▸ **Tarefa**:
Transcreva sem alterações a parte do texto sobre as recomendações do MP que começa com as palavras que contêm "Além disso, o" e termina em "o devido atendimento.".

▸ **Trecho para leitura**:
──────────────────────────────
Além disso, o MP recomenda que atenda imediatamente pacientes em situação de urgência e realize o agendamento de consultas e tratamentos, dentro do prazo legal, para pacientes com câncer que tenham sido identificados sem o devido atendimento.
À SMS, recomendou-se também que se abstenha de destinar emendas parlamentares federais e municipais sem observar a legislação de regência, notadamente quanto à priorização de melhorias efetivas no volume e agilidade de atendimentos/tratamentos para pacientes com câncer, de acordo com o planejamento local do Sistema Único de Saúde (SUS). Foi recomendado, ainda, que reavalie repasses já realizados para compra de medicamentos, visando evitar pagamentos em duplicidade pela mesma finalidade, assim como agilize a análise das pertinentes prestações de contas. E, por fim, que seja ampliada a transparência desses repasses, possibilitando-se maior debate público das prioridades de aplicação eleitas em planos de trabalho.
──────────────────────────────
▸ **Dados**:

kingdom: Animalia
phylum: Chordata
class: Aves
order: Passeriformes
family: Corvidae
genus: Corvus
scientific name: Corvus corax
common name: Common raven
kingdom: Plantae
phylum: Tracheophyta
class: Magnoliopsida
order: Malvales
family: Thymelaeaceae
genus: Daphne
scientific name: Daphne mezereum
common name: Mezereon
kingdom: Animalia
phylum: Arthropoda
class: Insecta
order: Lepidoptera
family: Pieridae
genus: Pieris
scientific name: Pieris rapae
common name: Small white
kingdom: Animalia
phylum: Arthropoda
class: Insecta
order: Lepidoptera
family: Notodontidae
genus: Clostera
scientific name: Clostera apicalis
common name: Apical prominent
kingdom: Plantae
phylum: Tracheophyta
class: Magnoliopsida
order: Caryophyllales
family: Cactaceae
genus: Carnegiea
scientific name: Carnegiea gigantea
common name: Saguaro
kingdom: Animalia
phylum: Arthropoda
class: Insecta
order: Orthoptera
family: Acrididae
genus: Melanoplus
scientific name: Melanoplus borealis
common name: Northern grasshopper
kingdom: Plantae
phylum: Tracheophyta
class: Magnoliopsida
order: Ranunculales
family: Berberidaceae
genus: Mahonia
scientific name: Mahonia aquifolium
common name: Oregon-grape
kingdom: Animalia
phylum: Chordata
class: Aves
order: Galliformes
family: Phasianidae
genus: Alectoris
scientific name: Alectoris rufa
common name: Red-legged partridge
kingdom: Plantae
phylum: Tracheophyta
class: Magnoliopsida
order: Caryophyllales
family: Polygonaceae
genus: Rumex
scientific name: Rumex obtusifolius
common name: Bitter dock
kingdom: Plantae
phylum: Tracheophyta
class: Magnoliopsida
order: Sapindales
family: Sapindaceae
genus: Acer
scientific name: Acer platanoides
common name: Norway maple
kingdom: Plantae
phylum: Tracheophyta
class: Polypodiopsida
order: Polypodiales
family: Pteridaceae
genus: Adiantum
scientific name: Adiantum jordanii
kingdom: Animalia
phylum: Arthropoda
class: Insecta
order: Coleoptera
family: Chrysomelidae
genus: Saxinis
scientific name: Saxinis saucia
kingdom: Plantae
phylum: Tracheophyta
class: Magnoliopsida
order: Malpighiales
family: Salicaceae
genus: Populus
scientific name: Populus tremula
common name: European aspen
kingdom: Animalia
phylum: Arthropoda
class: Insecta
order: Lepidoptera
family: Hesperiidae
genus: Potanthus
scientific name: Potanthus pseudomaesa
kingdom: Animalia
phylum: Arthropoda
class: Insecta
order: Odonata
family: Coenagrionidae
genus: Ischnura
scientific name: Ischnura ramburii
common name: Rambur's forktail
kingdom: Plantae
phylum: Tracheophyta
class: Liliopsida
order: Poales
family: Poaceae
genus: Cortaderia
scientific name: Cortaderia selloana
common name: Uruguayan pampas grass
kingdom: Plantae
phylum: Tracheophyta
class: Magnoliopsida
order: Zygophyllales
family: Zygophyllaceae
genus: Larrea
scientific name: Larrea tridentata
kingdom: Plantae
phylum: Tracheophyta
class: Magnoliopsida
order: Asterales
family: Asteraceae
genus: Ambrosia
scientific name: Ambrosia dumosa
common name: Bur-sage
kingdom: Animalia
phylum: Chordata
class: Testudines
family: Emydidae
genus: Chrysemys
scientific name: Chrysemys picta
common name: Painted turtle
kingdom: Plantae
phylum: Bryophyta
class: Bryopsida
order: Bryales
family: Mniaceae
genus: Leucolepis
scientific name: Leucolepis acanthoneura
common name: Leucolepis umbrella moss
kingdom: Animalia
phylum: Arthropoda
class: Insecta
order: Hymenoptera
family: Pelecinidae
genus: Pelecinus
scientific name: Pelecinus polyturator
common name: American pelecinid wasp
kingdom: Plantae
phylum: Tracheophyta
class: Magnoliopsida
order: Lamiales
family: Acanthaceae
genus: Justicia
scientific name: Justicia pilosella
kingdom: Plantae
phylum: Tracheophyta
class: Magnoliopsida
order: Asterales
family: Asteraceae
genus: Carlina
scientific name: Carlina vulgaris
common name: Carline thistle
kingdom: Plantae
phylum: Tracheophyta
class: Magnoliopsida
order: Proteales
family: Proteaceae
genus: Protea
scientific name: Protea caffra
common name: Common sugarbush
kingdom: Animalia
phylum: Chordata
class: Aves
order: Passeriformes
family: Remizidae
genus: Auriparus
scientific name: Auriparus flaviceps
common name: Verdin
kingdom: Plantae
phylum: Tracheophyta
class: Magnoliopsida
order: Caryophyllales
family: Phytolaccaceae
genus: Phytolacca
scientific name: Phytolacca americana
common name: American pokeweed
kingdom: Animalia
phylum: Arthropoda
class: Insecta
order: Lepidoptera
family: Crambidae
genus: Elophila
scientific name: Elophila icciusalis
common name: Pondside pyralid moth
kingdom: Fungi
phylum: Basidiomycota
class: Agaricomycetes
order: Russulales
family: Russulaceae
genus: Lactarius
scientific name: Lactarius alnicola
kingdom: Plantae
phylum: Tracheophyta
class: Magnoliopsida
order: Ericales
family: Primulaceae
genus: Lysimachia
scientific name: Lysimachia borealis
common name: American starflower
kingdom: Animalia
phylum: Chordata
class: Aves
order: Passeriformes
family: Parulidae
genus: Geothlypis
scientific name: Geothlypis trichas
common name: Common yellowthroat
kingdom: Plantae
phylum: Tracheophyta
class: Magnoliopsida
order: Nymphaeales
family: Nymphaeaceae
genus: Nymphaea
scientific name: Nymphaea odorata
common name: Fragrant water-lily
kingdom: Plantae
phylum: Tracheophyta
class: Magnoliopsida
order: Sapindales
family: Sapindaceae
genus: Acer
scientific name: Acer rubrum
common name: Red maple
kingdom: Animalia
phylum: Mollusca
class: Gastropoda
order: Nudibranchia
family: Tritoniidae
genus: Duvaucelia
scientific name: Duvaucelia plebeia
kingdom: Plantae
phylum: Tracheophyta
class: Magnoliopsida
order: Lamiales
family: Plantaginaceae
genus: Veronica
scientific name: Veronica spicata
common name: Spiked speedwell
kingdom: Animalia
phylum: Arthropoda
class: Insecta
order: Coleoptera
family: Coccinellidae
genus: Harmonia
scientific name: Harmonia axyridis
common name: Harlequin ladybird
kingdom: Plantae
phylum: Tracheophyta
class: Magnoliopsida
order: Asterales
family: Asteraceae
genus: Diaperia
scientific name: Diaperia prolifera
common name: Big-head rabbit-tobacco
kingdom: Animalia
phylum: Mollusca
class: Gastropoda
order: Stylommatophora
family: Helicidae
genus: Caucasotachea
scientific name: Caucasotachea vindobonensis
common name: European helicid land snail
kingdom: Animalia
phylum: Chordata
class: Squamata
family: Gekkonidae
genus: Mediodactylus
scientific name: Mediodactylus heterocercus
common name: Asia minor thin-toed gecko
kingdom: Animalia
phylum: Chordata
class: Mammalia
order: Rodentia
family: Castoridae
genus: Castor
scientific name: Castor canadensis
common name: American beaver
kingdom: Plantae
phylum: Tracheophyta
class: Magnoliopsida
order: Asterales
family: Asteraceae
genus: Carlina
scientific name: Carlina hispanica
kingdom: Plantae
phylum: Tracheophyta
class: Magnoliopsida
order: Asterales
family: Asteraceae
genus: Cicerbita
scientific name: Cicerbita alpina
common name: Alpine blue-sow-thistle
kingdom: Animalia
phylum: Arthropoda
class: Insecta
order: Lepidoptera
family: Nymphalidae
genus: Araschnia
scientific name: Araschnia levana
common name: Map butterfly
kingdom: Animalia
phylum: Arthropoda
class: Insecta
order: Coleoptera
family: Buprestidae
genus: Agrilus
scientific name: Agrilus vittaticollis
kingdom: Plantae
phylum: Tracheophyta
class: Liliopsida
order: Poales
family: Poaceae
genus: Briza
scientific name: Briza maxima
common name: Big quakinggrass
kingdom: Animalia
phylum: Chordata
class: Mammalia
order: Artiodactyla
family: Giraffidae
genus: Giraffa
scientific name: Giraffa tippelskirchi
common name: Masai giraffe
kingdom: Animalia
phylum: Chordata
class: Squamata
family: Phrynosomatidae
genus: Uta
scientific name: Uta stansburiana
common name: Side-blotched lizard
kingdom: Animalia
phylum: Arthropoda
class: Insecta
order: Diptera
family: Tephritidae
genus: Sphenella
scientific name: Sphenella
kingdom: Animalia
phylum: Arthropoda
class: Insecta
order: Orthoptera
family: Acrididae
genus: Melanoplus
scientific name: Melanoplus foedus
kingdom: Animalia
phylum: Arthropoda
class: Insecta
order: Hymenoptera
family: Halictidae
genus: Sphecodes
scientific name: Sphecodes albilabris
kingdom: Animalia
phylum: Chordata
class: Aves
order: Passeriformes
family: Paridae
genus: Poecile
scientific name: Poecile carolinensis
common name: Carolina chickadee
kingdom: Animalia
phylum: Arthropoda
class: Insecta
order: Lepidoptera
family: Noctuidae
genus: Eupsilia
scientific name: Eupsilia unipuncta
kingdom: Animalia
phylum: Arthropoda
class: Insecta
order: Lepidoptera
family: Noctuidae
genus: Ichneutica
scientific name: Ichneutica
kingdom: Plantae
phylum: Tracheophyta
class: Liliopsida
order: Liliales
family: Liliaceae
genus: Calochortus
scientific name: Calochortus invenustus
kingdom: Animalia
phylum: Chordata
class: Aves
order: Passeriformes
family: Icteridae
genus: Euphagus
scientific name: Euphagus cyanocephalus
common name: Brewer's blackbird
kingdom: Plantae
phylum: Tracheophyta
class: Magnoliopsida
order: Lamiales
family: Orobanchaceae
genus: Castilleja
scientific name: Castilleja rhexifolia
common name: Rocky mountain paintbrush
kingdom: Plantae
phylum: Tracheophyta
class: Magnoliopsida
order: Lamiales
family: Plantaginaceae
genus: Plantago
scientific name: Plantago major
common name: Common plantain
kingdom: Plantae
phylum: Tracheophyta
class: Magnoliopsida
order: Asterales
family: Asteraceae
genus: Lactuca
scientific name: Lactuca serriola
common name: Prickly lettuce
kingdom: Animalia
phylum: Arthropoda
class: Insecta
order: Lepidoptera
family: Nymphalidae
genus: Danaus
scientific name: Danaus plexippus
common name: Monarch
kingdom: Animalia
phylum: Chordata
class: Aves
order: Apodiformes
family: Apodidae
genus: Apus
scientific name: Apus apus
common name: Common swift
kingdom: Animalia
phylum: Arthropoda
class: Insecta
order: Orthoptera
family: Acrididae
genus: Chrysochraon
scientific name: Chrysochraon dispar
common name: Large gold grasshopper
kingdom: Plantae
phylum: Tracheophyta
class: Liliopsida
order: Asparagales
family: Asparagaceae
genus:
──────────────────────────────
▸ **Resposta**:
Além disso, o MP recomenda que atenda imediatamente pacientes em situação de urgência e realize o agendamento de consultas e tratamentos, dentro do prazo legal, para pacientes com câncer que tenham sido identificados sem o devido atendimento.